Live-Action Television

  • In the Doctor Who episode "The Time of Angels": "Any image of an Angel is itself an Angel." Thanks a lot, Moffatt.
  • Are You Afraid of the Dark?: In the episode "Tale of the Crimson Clown" the titular clown doll is shown reaching out of a television when trying to attack a bad kid.
  • Happens in the first episode of The Outer Limits, "The Galaxy Being."
  • Sort of used in the Fringe episode "No-Brainer," where a video on the web that melted people's brains caused them to first hallucinate a hand that reached out from their computer screen.
  • ITV's modern day adaptation of A Christmas Carol had Ebenezer Eddie's father climb out of the tv to talk to him.


Music

  • David Bowie's "TVC15" has the protagonist's girlfriend crawl into a TV set and never come back: by the end of the song he's wondering whether to follow her or not.

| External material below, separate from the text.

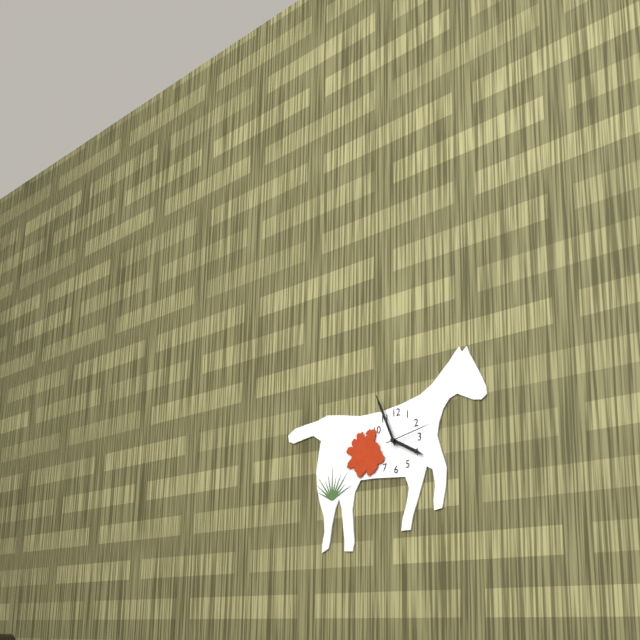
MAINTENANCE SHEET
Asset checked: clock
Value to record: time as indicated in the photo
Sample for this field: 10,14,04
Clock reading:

Yes, this is from his "cocaine madness" era.


Video Games

  • Persona 4. When you first encounter the Midnight Channel, the screen on the protagonist's television first goes to static before showing the image of a girl. The protagonist then touches the TV and HOLY CRAP MY HAND'S GOING THROUGH.
  • Toyed with in Dreamfall: Faith definitely gives off a Samara/Sadako vibe when she appears on TV screens after it is briefly obscured by static. However, she never actually comes out of said screen, only talks through it. Also, in The Longest Journey, there is an optional scene where Fiona's TV screen acts as a portal to Arcadia, bringing magical creatures from it into the room. However, they quickly disappear, and everybody thinks they saw a weird dream.


Western Animation

  • Happens on The Simpsons (of course) when Itchy and Scratchy smash the Simpsons's TV screen with axes and climb through the hole in a "Treehouse of Horror" special.
  • The Fairly OddParents episode "Channel Chasers" turns television into a world of flying television each leading to a new channel.